Last Updated: Friday, 01 November 2019, 13:47 GMT

Journalist held arbitrarily, Nord-Kivu authorities impose reporting blackout

Publisher Reporters Without Borders
Publication Date 11 March 2016
Cite as Reporters Without Borders, Journalist held arbitrarily, Nord-Kivu authorities impose reporting blackout, 11 March 2016, available at: https://www.refworld.org/docid/56e2fa5440b.html [accessed 2 November 2019]
DisclaimerThis is not a UNHCR publication. UNHCR is not responsible for, nor does it necessarily endorse, its content. Any views expressed are solely those of the author or publisher and do not necessarily reflect those of UNHCR, the United Nations or its Member States.

Reporters Without Borders (RSF) is extremely concerned about radio journalist Mapendo King's detention for the past six days in Rutshuru Territory, a troubled region in the eastern province of Nord-Kivu, and calls for his immediate release.

King has been held since 5 March, when members of the Armed Forces of the Democratic Republic of the Congo (FARDC) based in the locality of Tongo stormed into his radio station, La Voix de Rutshuru, with the aim of arresting him.

A few days later, he was placed in the custody of the military authorities in the town of Rutshuru, where he is currently held in a very basic cell pending transfer to Goma, 70 km away. In Goma he will be far from his family in a prison system where inmates depend on relatives to provide food and blankets.

King is accused of spreading false information because he reported the presence of a Mai-Mai armed group (regarded as members of the Hunde ethnic group) near Tongo, where Hutus are in the majority. The chief of the locality ordered him to retract the report but he refused, insisting that he had verified it with a local source. It was because of this refusal that his arrest was ordered by the local security committee, which is headed by the same chief.

"We call for Mapendo King's immediate release," said Cléa Kahn-Sriber, the head of RSF's Africa desk. "He is being held simply for doing his job as a journalist. He put out a report that he had verified and he refused to submit to political pressure.

"Regardless of the accusations, he must be tried under the media law, and certainly not by a military court. His detention in these conditions is completely illegal and is designed to impose a blackout on coverage of security issues in Rutshuru Territory."

During a meeting yesterday, the Rutshuru Territory administrator issued an order banning the media from reporting any information involving the activities of the police, army or National Intelligence Agency (ANR). Since then, the territory's six radio stations have ceased to broadcast any news for fear of reprisals.

"We cannot work in such conditions," a Rutshuru journalist told RSF on condition of anonymity. "We are constantly threatened. It is on the basis of what is reported on the radio that measures can be taken to protect civilians. If we don't report exactions, the population will suffer."

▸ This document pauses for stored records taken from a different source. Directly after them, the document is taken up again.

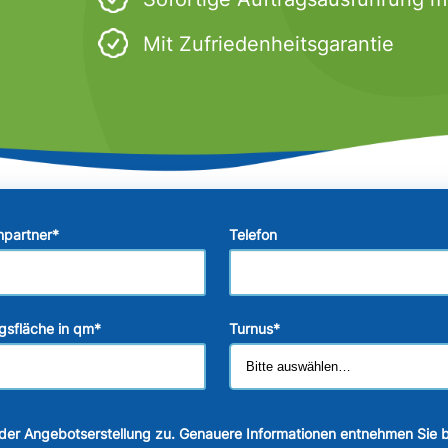
Mit Zufriedenheitsgarantie
hpartner
*
Telefon
gsfläche in qm
*
Turnus
*
der Angebotserstellung zu. Genauere Informationen entnehmen Sie b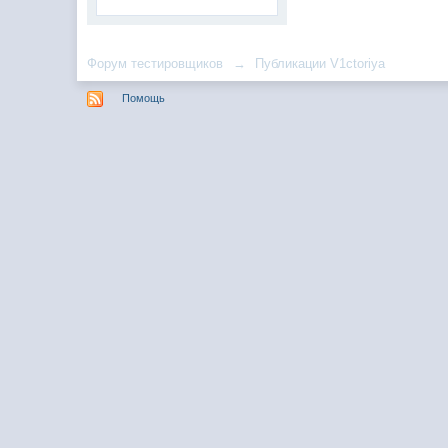
Форум тестировщиков
→
Публикации V1ctoriya
Помощь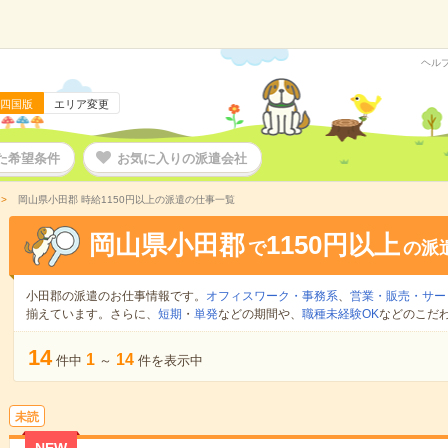
ヘル
四国版
エリア変更
た希望条件
お気に入りの派遣会社
岡山県小田郡 時給1150円以上の派遣の仕事一覧
岡山県小田郡
1150円以上
で
の派
小田郡の派遣のお仕事情報です。
オフィスワーク・事務系
、
営業・販売・サー
揃えています。さらに、
短期
・
単発
などの期間や、
職種未経験OK
などのこだ
14
1
14
件中
～
件を表示中
未読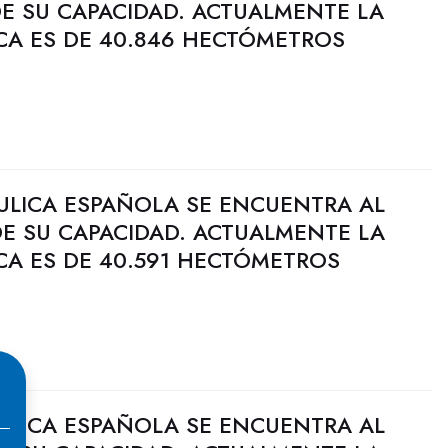
DE SU CAPACIDAD. ACTUALMENTE LA
CA ES DE 40.846 HECTÓMETROS
ULICA ESPAÑOLA SE ENCUENTRA AL
DE SU CAPACIDAD. ACTUALMENTE LA
CA ES DE 40.591 HECTÓMETROS
ULICA ESPAÑOLA SE ENCUENTRA AL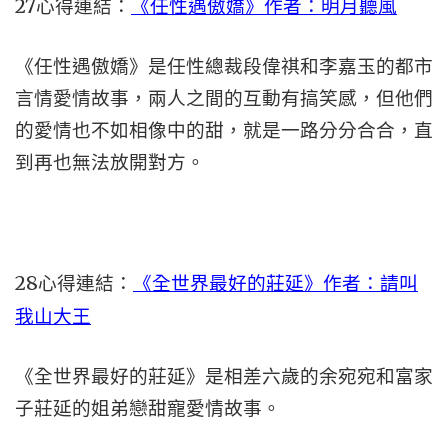
27心得連結：
《任性遇傲嬌》作者：明月聽風
《任性遇傲嬌》是任性總裁段偉祺和李嘉玉的都市
言情愛情故事，兩人之間的互動有搞笑感，但他們
的愛情也不如相像中的甜，就是一路分分合合，直
到再也無法放開對方。
28心得連結：
《全世界最好的莊延》作者：請叫
我山大王
《全世界最好的莊延》是相差六歲的余宛宛和富家
子莊延的姐弟戀甜寵愛情故事。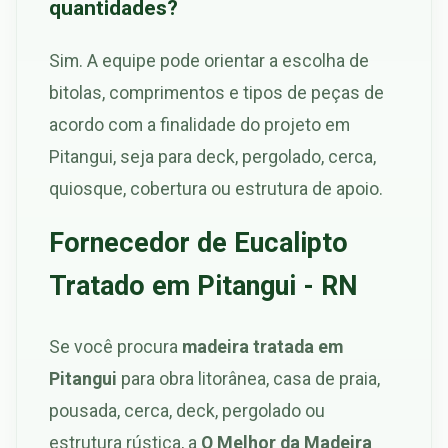
quantidades?
Sim. A equipe pode orientar a escolha de
bitolas, comprimentos e tipos de peças de
acordo com a finalidade do projeto em
Pitangui, seja para deck, pergolado, cerca,
quiosque, cobertura ou estrutura de apoio.
Fornecedor de Eucalipto
Tratado em Pitangui - RN
Se você procura
madeira tratada em
Pitangui
para obra litorânea, casa de praia,
pousada, cerca, deck, pergolado ou
estrutura rústica, a
O Melhor da Madeira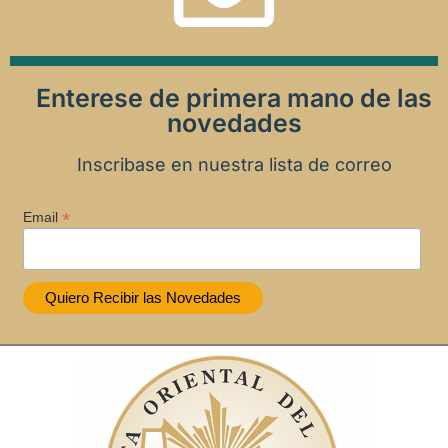
Enterese de primera mano de las
novedades
Inscribase en nuestra lista de correo
*
Email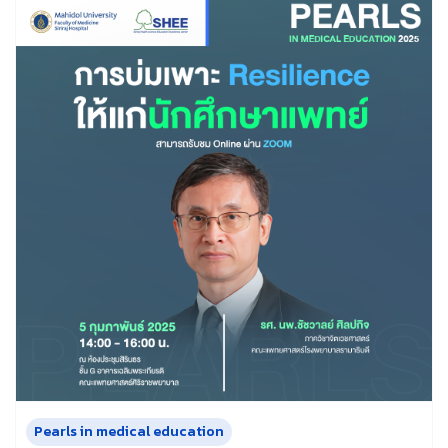
Pearls in medical education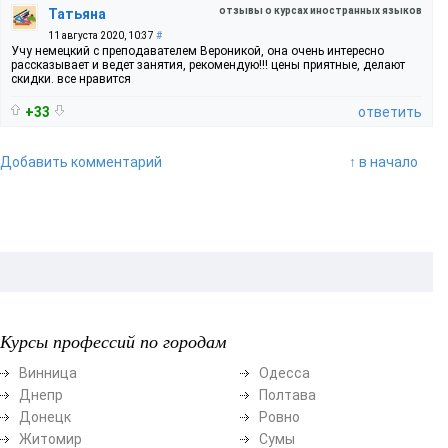
отзывы о курсах иностранных языков
Татьяна
11 августа 2020, 10:37
#
Учу немецкий с преподавателем Вероникой, она очень интересно
рассказывает и ведет занятия, рекомендую!!! цены приятные, делают
скидки. все нравится
+33
ответить
Добавить комментарий
↑ в начало
Курсы профессий по городам
Винница
Одесса
Днепр
Полтава
Донецк
Ровно
Житомир
Сумы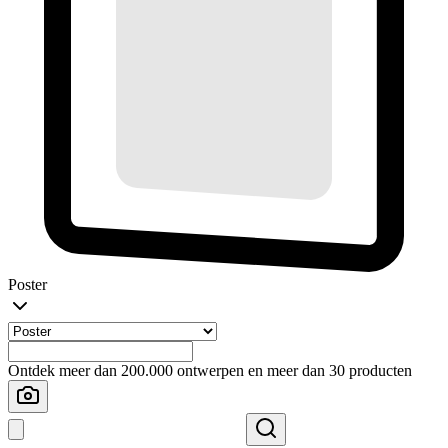
Poster
Ontdek meer dan 200.000 ontwerpen en meer dan 30 producten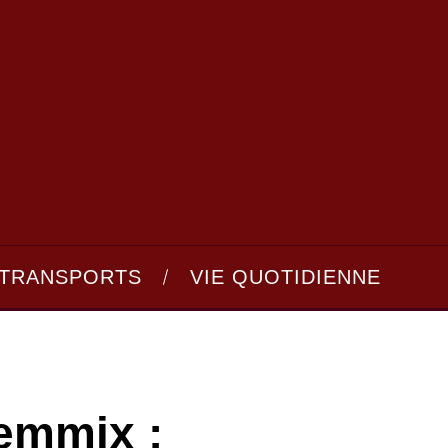
TRANSPORTS
VIE QUOTIDIENNE
lemmix :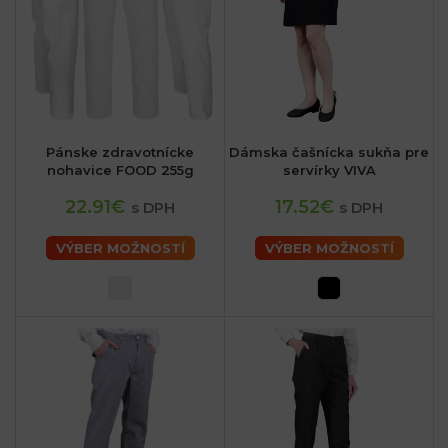
Pánske zdravotnícke
Dámska čašnícka sukňa pre
nohavice FOOD 255g
servírky VIVA
22.91€
17.52€
s DPH
s DPH
VÝBER MOŽNOSTÍ
VÝBER MOŽNOSTÍ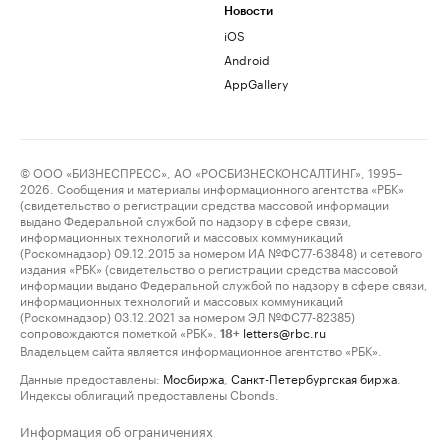
Новости
iOS
Android
AppGallery
© ООО «БИЗНЕСПРЕСС», АО «РОСБИЗНЕСКОНСАЛТИНГ», 1995–
2026. Сообщения и материалы информационного агентства «РБК»
(свидетельство о регистрации средства массовой информации
выдано Федеральной службой по надзору в сфере связи,
информационных технологий и массовых коммуникаций
(Роскомнадзор) 09.12.2015 за номером ИА №ФС77-63848) и сетевого
издания «РБК» (свидетельство о регистрации средства массовой
информации выдано Федеральной службой по надзору в сфере связи,
информационных технологий и массовых коммуникаций
(Роскомнадзор) 03.12.2021 за номером ЭЛ №ФС77-82385)
сопровождаются пометкой «РБК».
letters@rbc.ru
18+
Владельцем сайта является информационное агентство «РБК».
Данные предоставлены:
Мосбиржа
,
Санкт-Петербургская биржа
.
Индексы облигаций предоставлены Cbonds.
Информация об ограничениях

There has been a great deal of tension in recent months in Rutshuru Territory, which is riven by inter-ethnic discord. On 3 March, Nord-Kivu governor Julien Paluku urged the media not to stir up hatred between the communities and said anyone responsible would be prosecuted. His speech was regarded as intimidatory by most journalists, who now have opted for self-censorship rather than cover this kind of story.

DRC is ranked 150th out of 180 countries in RSF's 2015 World Press Freedom Index.